Délibération du Comité
8.1 Avant d'examiner toute plainte contenue dans une communication, le Comité
contre la torture doit décider si elle est ou non recevable en vertu de l'article
22 de la Convention. Le Comité s'est assuré, comme il est tenu de le faire conformément
à l'alinéa a du paragraphe 5 de l'article 22 de la Convention, que
la même question n'a pas été examinée et n'est pas en cours d'examen devant
une autre instance internationale d'enquête ou de règlement. Dans le cas d'espèce,
le Comité note aussi que tous les recours internes sont épuisés et que l'État
partie n'a pas contesté la recevabilité. Il estime donc que la communication
est recevable. L'État partie et l'auteur ayant chacun formulé des observations
sur le fond de la communication, le Comité procède à l'examen quant au fond.
8.2 Le Comité doit se prononcer sur le point de savoir si le renvoi de l'auteur
vers la République arabe syrienne violerait l'obligation de l'État partie, en
vertu de l'article 3 de la Convention, ne pas expulser ou refouler une personne
vers un autre État où il y a des motifs sérieux de croire qu'elle risque d'être
soumise à la torture.
8.3 Le Comité doit décider, comme le prévoit le paragraphe 1 de l'article 3,
s'il existe des motifs sérieux de croire que l'auteur risquerait d'être soumis
à la torture s'il était envoyé en République arabe syrienne. Pour prendre cette
décision, le Comité doit tenir compte de toutes les considérations pertinentes,
conformément au paragraphe 2 de l'article 3, y compris l'existence d'un ensemble
de violations systématiques des droits de l'homme, graves, flagrantes ou massives.

## Données enregistrées
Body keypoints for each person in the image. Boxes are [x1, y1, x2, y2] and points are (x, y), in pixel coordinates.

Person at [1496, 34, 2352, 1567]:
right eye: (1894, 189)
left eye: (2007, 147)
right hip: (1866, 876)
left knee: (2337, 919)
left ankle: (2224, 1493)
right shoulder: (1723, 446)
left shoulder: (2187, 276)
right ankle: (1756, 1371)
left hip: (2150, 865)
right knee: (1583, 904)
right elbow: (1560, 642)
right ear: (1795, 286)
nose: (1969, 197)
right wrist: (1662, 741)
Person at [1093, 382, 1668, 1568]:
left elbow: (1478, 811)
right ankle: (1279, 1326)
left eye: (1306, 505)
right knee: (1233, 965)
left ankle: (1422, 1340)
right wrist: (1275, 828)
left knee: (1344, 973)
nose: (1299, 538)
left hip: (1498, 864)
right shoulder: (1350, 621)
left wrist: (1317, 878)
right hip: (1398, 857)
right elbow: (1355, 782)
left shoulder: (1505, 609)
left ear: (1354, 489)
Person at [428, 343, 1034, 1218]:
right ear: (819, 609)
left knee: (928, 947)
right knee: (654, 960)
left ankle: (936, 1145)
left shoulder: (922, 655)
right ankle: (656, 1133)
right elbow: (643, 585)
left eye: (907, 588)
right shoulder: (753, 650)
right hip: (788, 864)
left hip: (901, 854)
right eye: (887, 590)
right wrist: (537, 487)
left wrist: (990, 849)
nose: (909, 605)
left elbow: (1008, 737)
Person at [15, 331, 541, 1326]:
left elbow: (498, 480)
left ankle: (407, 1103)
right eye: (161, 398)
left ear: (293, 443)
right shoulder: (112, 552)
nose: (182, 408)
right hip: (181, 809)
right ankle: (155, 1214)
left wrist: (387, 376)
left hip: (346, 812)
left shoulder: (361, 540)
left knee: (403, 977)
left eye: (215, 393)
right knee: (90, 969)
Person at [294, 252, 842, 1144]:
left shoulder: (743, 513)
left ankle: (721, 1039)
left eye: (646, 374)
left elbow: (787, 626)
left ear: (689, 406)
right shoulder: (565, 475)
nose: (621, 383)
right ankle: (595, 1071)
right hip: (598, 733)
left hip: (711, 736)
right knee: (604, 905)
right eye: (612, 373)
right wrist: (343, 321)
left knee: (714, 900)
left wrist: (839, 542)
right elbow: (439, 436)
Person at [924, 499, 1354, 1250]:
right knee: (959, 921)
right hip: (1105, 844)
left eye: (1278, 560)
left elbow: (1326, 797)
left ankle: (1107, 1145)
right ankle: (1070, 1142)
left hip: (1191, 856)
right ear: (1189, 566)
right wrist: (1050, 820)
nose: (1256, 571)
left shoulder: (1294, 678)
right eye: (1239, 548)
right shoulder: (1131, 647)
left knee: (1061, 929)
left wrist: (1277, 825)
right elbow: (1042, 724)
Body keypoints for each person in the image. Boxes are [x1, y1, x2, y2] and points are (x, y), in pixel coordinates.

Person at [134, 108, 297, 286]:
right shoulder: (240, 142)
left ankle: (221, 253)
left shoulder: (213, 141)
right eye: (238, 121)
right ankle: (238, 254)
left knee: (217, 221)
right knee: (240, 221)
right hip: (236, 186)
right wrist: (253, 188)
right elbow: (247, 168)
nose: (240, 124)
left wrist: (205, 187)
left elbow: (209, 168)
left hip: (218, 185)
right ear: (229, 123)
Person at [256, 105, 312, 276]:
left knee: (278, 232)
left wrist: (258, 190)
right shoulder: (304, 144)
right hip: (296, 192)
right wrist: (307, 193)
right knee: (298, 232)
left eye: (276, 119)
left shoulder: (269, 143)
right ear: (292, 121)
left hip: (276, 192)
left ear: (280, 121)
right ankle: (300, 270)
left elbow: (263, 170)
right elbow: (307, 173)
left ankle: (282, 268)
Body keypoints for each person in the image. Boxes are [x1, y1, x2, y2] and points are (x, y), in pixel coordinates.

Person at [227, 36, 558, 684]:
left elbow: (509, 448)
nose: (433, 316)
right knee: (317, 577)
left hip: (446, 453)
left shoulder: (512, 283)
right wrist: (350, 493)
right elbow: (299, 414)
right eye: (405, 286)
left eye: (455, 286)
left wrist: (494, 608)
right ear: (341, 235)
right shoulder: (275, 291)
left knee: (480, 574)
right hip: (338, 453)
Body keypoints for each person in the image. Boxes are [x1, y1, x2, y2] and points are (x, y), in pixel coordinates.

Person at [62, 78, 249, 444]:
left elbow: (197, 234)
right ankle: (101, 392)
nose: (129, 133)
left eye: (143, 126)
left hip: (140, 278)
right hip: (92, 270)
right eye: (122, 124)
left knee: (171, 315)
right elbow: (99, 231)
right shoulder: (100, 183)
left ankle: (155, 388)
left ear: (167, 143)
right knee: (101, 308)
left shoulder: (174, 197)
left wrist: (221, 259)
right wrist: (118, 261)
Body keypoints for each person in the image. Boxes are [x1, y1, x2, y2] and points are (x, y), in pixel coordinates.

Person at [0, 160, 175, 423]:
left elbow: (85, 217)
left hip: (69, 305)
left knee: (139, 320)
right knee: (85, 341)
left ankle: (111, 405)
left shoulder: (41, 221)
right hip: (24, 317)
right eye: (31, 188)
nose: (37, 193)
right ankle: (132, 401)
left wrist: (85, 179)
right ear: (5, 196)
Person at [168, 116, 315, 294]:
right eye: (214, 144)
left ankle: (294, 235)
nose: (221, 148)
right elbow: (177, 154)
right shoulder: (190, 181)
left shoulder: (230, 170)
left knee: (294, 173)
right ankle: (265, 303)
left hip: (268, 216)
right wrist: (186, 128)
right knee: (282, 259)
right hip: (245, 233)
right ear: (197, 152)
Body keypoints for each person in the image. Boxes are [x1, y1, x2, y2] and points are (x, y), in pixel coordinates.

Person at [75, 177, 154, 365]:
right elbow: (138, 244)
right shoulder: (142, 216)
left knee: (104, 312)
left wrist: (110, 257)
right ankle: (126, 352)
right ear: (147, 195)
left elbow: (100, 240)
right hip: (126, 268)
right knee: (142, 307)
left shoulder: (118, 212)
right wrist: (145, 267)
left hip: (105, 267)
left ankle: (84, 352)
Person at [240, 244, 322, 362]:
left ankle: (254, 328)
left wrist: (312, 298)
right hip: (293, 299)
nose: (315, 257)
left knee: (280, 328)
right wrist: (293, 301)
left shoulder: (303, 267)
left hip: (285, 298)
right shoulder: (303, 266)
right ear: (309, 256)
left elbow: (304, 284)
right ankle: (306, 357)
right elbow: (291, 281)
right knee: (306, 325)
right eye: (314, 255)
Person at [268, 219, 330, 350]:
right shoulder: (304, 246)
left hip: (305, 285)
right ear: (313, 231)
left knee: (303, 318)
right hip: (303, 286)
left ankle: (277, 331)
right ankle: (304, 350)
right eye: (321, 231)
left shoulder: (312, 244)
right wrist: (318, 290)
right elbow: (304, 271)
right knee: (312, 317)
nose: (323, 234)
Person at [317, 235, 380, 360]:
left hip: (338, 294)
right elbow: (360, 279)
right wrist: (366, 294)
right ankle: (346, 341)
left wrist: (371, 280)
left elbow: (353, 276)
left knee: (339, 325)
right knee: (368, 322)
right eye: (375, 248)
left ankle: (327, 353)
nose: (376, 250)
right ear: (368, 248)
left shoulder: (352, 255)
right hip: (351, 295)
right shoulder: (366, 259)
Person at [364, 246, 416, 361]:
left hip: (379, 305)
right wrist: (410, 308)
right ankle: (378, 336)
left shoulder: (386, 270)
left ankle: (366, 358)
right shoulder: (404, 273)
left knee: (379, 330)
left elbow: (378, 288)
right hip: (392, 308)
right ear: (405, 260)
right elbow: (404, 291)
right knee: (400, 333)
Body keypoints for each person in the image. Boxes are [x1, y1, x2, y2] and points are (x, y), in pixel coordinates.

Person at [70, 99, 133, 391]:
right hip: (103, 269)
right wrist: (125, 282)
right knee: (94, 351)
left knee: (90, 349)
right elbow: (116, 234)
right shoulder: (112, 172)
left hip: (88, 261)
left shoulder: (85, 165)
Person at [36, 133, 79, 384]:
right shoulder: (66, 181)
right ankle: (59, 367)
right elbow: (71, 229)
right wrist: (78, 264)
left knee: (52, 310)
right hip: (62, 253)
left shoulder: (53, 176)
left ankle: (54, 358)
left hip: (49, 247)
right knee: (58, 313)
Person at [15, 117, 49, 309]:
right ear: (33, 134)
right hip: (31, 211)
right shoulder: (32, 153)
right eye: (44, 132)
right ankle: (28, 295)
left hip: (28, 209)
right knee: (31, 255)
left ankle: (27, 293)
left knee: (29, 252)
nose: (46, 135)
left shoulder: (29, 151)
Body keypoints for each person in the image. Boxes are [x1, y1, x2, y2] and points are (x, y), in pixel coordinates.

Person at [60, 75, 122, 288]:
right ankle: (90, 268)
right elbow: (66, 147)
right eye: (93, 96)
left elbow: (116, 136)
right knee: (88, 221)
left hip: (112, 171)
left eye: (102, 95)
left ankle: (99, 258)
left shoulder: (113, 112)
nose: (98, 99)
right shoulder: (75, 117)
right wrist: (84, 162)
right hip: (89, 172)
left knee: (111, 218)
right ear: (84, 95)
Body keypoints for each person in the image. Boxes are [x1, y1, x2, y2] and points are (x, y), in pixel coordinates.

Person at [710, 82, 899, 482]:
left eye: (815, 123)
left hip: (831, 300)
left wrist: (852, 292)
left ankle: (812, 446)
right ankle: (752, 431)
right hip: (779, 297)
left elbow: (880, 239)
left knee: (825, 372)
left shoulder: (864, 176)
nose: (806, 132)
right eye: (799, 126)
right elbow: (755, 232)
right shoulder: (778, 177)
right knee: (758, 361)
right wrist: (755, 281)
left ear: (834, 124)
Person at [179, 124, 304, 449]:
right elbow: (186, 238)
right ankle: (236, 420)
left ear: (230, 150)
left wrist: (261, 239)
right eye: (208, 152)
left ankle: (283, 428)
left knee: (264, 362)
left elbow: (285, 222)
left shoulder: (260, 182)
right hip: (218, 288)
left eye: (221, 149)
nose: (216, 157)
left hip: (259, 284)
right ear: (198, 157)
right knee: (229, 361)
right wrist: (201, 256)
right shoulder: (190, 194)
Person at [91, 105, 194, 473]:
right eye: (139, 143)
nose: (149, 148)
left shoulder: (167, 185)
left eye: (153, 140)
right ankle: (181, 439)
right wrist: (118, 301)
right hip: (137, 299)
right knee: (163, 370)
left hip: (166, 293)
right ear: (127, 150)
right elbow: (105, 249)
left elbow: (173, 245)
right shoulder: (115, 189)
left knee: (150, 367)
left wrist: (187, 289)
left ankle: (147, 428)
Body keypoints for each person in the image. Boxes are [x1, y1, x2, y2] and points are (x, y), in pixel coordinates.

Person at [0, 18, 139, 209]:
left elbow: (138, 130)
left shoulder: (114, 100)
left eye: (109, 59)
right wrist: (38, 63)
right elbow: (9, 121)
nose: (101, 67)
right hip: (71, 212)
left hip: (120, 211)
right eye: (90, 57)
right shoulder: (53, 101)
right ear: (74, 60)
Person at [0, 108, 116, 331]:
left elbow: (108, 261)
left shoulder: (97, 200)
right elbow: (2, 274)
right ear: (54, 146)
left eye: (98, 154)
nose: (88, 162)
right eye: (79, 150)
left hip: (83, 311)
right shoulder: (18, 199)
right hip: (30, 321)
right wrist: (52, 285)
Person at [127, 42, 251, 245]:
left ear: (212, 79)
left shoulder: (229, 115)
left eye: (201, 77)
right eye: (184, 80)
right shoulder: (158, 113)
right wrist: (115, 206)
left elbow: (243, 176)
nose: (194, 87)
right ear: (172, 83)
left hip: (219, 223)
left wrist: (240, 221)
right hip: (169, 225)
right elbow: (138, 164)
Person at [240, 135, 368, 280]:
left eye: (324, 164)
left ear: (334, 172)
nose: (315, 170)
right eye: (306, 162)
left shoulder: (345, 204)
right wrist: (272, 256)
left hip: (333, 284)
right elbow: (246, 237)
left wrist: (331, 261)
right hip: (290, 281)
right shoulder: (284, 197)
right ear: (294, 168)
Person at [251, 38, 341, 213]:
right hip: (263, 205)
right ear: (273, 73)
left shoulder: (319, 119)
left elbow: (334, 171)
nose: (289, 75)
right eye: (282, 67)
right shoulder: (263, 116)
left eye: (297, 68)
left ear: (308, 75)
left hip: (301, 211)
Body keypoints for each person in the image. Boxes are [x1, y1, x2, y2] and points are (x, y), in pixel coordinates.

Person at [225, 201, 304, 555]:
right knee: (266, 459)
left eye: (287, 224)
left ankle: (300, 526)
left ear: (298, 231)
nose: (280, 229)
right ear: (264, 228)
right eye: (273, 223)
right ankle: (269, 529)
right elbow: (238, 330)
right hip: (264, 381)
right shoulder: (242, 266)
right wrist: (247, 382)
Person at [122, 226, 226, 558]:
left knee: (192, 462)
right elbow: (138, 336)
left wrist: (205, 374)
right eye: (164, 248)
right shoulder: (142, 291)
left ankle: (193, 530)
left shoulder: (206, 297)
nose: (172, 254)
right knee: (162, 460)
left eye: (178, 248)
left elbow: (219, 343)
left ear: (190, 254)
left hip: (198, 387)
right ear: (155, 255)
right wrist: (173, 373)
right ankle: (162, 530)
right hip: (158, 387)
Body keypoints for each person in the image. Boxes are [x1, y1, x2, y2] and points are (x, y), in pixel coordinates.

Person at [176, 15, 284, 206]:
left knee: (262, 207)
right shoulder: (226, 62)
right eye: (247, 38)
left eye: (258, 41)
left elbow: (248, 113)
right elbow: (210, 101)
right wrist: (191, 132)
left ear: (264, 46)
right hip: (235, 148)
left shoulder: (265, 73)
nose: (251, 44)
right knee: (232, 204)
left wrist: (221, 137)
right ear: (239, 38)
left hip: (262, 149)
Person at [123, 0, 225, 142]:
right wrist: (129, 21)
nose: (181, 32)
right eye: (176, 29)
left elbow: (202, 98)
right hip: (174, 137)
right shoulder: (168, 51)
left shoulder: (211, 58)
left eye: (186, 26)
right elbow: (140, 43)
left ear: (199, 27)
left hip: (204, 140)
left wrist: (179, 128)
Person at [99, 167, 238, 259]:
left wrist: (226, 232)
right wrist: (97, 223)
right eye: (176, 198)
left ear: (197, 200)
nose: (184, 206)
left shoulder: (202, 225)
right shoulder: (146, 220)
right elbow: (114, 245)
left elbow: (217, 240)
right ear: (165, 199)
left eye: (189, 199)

## Problèmes à résoudre
**1.** Répondez à ces questions sur le texte de la délibération du Comité.
(a) En vertu de quel article de la Convention le Comité doit-il décider si une plainte est recevable ?
(b) Vers quel pays le renvoi de l'auteur est-il examiné ?
(c) Quelle considération, citée au paragraphe 2 de l'article 3, le Comité doit-il notamment prendre en compte ?
**2.** Modifiez le texte de la délibération du Comité en réécrivant tout le passage depuis « Délibération du Comité » jusqu'à « quant au fond. », avec « admissible » à la place de « recevable ».
**3.** Poursuivez le texte de la délibération du Comité après sa dernière phrase.

## Réponses aux tâches
**1.**
(a) L'article 22 de la Convention.
(b) La République arabe syrienne.
(c) L'existence d'un ensemble de violations systématiques des droits de l'homme, graves, flagrantes ou massives.

**2.**
Délibération du Comité
8.1 Avant d'examiner toute plainte contenue dans une communication, le Comité
contre la torture doit décider si elle est ou non admissible en vertu de l'article
22 de la Convention. Le Comité s'est assuré, comme il est tenu de le faire conformément
à l'alinéa a du paragraphe 5 de l'article 22 de la Convention, que
la même question n'a pas été examinée et n'est pas en cours d'examen devant
une autre instance internationale d'enquête ou de règlement. Dans le cas d'espèce,
le Comité note aussi que tous les recours internes sont épuisés et que l'État
partie n'a pas contesté la recevabilité. Il estime donc que la communication
est admissible. L'État partie et l'auteur ayant chacun formulé des observations
sur le fond de la communication, le Comité procède à l'examen quant au fond.

**3.**
Toutefois, le but de cette analyse est de déterminer si l'intéressé risquerait
personnellement d'être soumis à la torture dans le pays où il serait renvoyé.
Il s'ensuit que l'existence, dans un pays, d'un ensemble de violations systématiques
des droits de l'homme, graves, flagrantes ou massives ne constitue pas en soi
une raison suffisante d'établir qu'une personne donnée serait en danger d'être
soumise à la torture à son retour dans ce pays. Il doit exister d'autres motifs
qui donnent à penser que l'intéressé serait personnellement en danger. Pareillement,
l'absence d'un ensemble de violations flagrantes et systématiques des droits
de l'homme ne signifie pas qu'une personne ne puisse pas être soumise à la torture
dans la situation particulière qui est la sienne.
8.4 Le Comité rappelle son observation générale sur l'application de l'article
3, qui se lit comme suit: «Étant donné que l'État partie et le Comité sont tenus
de déterminer s'il y a des motifs sérieux de croire que l'auteur risque d'être
soumis à la torture s'il est expulsé, refoulé ou extradé, l'existence d'un tel
risque doit être appréciée selon des éléments qui ne se limitent pas à de simples
supputations ou soupçons. En tout état de cause, il n'est pas nécessaire de
montrer que le risque couru est hautement probable» (A/53/44, annexe IX, par.
6).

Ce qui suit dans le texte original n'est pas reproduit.